Here in India there is a new superhero for me. The father of my host-family. After the agony of the ride through the lower Himalayas, we arrive at their house. We talk to the family, drink a lot of tea and at one point they finally show us our room and let us fall asleep. Until it knocks at the door. I wake up, my mind is dizzy and also Vimal looks quite confused. While I am still trying to solve essential questions about my being (Who am I? Where am I?), Vimal opens the door. The father rushes into our room, with his son in tow, carrying three cups of tea. “Chai pio”. Drink tea! I take a look at my phone. Five o’ clock in the morning, less than six hours since we fell asleep. I take the cup of tea from the father and ask myself what is going on. Should we get up? Are there any problems? Then the father starts. He fills the room with the pressure of a military driller. He talks without interruptions, I don’t know when one word ends and the other starts. Vimal is blindsided as well and answers in short expressions. After listening to his speech, the tea is already empty, the father suddenly stands up and says: “I go to work. Go back to sleep.“ He switches off the light, closes the door and stumps outside. Vimal lays down and after a few minutes I can hear him snore slightly and peacefully. I lay there, stare at the ceiling and once again ask myself: Why?

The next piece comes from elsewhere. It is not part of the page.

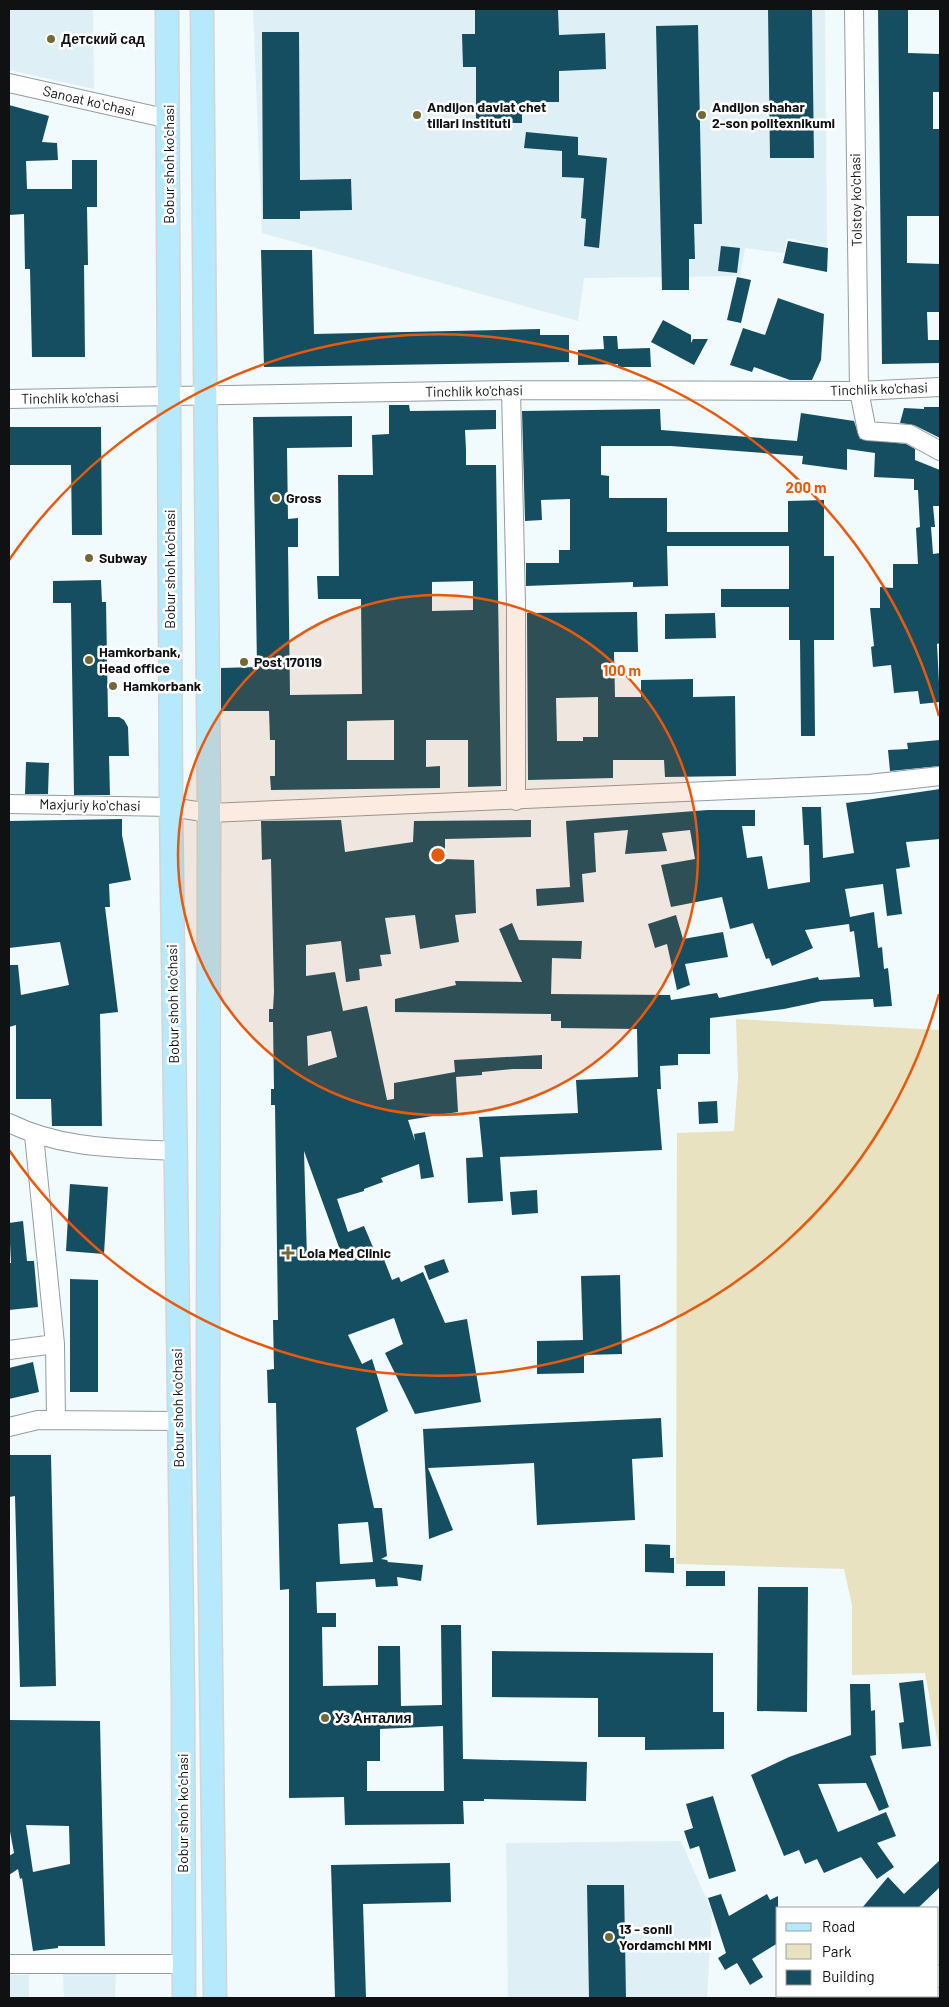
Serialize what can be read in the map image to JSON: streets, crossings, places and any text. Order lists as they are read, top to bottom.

I am used to be woken up by sudden noises here in India. Be it the family in the hotel room, who leaves their door wide open, while they are packing and screaming at each other. Or the dogs, who roam around in gangs at night and start to bark without visible reasons. Sometimes you also will wake up because a car approaches your neighbour’s house at midnight and blows the horn for two minutes, continuously, for someone to open the gate. But no one wakes up and complains: “Hey, dickhead, stop this noise.” They all keep on sleeping and letting the driver blow the horn. What else should he do? Get out and ring the doorbell? Or even call on the cell phone? And then there is the daily morning procedure of many South-Asian families. It is common here to release the whole over-night collection of your mucous into the drain during your morning bath. Germans do this as well, but we are conscious that no one hears us. Here, people tend to break their phlegm out of the depths of hell, while the devil is violently protesting inside of them. Like a lion, who roars to attack, will the whole family get rid of their dispensable burden. Before I found my Oropax, it woke me up every morning. In return, the Indians usually do not clean their noses in public as loud as we tend to do.

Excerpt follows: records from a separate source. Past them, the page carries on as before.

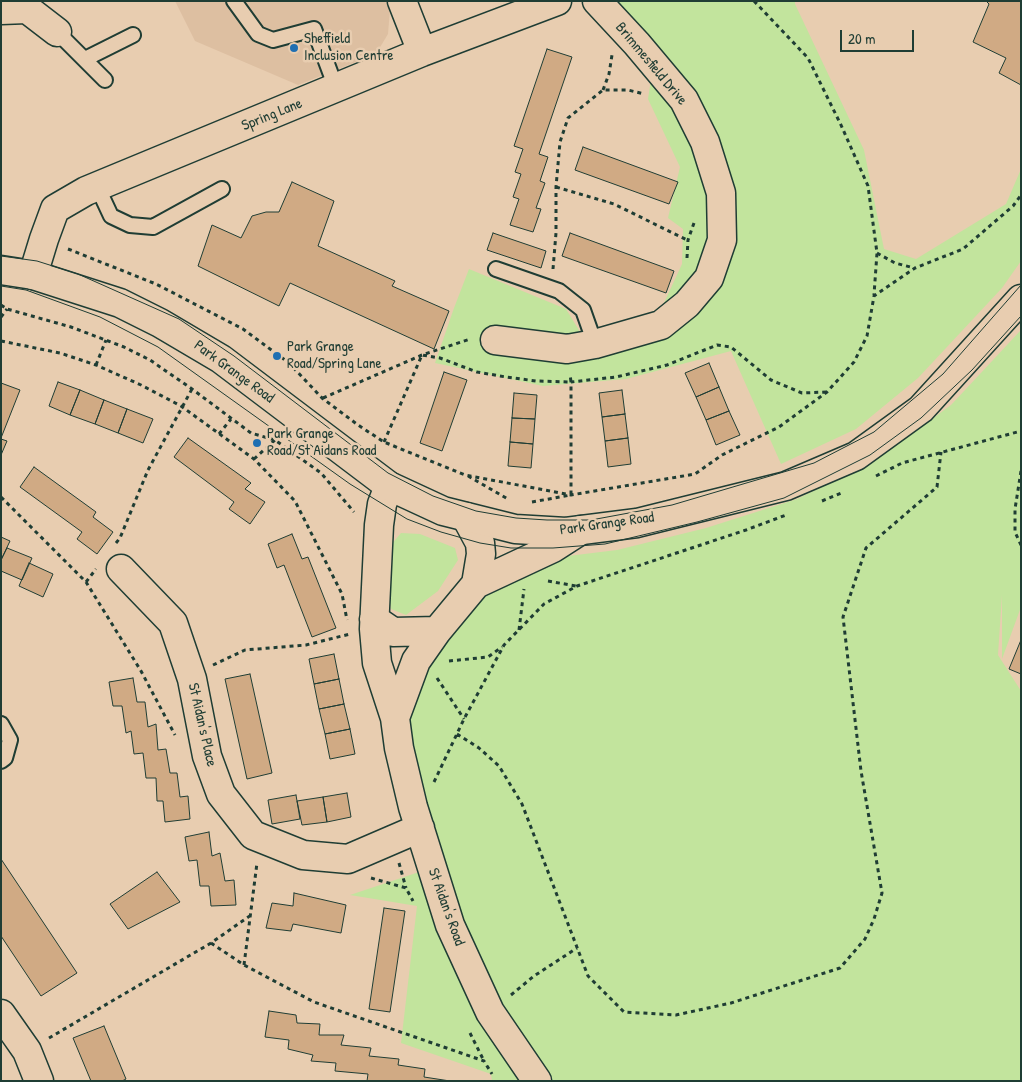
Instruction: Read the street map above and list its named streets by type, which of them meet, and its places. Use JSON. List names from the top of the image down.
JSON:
{
  "streets": {
    "street": [
      "Brimmesfield Drive",
      "Spring Lane",
      "Park Grange Road",
      "St Aidan's Place",
      "St Aidan's Road"
    ]
  },
  "crossings": [
    ["Spring Lane", "Park Grange Road"],
    ["Park Grange Road", "St Aidan's Road"],
    ["St Aidan's Place", "St Aidan's Road"]
  ],
  "places": ["Sheffield Inclusion Centre", "Park Grange Road/Spring Lane", "Park Grange Road/St Aidans Road"],
  "scale_bar": "20 m"
}
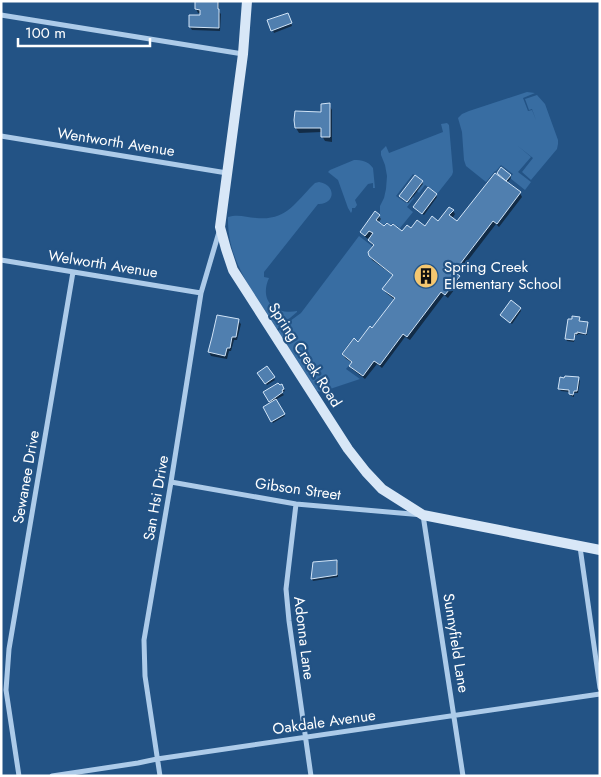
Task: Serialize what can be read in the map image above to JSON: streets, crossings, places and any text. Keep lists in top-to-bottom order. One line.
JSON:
{"streets":{"street":["Wentworth Avenue","Welworth Avenue","Spring Creek Road","Sewanee Drive","Gibson Street","San Hsi Drive","Adonna Lane","Sunnyfield Lane","Oakdale Avenue"]},"crossings":[["Wentworth Avenue","Spring Creek Road"],["Welworth Avenue","Sewanee Drive"],["Welworth Avenue","San Hsi Drive"],["Spring Creek Road","Gibson Street"],["Spring Creek Road","San Hsi Drive"],["Spring Creek Road","Sunnyfield Lane"],["Gibson Street","San Hsi Drive"],["Gibson Street","Adonna Lane"],["Gibson Street","Sunnyfield Lane"],["San Hsi Drive","Oakdale Avenue"],["Adonna Lane","Oakdale Avenue"],["Sunnyfield Lane","Oakdale Avenue"]],"places":{"building":["Spring Creek Elementary School"]},"scale_bar":"100 m"}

Okay, for the noise, I have my Oropax. But for the regular tea-break at five a clock I can just take my anthropology mask. It smiles friendly and I drink the tea with a dizzy head. I really got used to it and my eight-hour rule crumbles. I will wake up after six hours sleep, drink my tea, chat a bit, write my notes, read messages from home and then, when the father is gone, I will lay down and sleep a little more. Until the youngest sister will knock on the door. In her friendliest voice she says: “Bye Bhaya! I am going to tuition.” She is up since 4:30, did some morning lessons with children from the village, made tea for everyone and is now leaving for school. I slowly pull my blanket aside and start the day.